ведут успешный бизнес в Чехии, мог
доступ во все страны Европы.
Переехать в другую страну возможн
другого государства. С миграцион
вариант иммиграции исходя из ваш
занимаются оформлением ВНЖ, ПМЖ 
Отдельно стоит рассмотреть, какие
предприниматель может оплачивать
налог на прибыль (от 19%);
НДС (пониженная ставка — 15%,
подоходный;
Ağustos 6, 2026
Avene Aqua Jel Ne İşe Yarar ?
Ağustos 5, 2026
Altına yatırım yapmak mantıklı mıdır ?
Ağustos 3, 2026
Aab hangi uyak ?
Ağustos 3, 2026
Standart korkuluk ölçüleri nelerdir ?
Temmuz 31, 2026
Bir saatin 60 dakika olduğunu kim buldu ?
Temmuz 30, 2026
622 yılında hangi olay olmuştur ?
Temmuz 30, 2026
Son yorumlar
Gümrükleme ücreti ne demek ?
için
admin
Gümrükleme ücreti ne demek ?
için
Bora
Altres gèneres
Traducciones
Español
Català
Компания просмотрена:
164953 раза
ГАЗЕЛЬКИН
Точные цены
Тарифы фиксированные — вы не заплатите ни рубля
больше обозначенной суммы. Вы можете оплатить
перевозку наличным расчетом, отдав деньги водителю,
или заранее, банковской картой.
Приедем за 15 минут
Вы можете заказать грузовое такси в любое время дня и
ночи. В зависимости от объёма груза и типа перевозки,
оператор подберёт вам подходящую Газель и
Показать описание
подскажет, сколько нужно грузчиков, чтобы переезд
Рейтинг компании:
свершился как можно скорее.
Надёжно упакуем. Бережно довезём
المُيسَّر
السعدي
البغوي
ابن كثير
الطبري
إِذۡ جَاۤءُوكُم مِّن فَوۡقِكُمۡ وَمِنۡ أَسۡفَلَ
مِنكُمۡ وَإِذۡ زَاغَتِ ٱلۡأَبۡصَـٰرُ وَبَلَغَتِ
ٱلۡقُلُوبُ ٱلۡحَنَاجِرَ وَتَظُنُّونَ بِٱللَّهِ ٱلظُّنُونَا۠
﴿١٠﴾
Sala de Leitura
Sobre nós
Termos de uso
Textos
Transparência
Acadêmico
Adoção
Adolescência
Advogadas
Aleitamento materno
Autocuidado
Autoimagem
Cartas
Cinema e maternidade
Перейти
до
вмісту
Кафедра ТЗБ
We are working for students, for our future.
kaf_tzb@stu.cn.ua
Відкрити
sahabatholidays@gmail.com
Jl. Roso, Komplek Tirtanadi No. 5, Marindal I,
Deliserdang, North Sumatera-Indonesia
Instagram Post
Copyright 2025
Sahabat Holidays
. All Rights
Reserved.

**TASK BRIEF:**
Copy the lines word for word, starting at the first line and ending with the line that contains "предприниматель может оплачивать".

**SOLUTION TO THIS PROBLEM:**
ведут успешный бизнес в Чехии, мог
доступ во все страны Европы.
Переехать в другую страну возможн
другого государства. С миграцион
вариант иммиграции исходя из ваш
занимаются оформлением ВНЖ, ПМЖ 
Отдельно стоит рассмотреть, какие
предприниматель может оплачивать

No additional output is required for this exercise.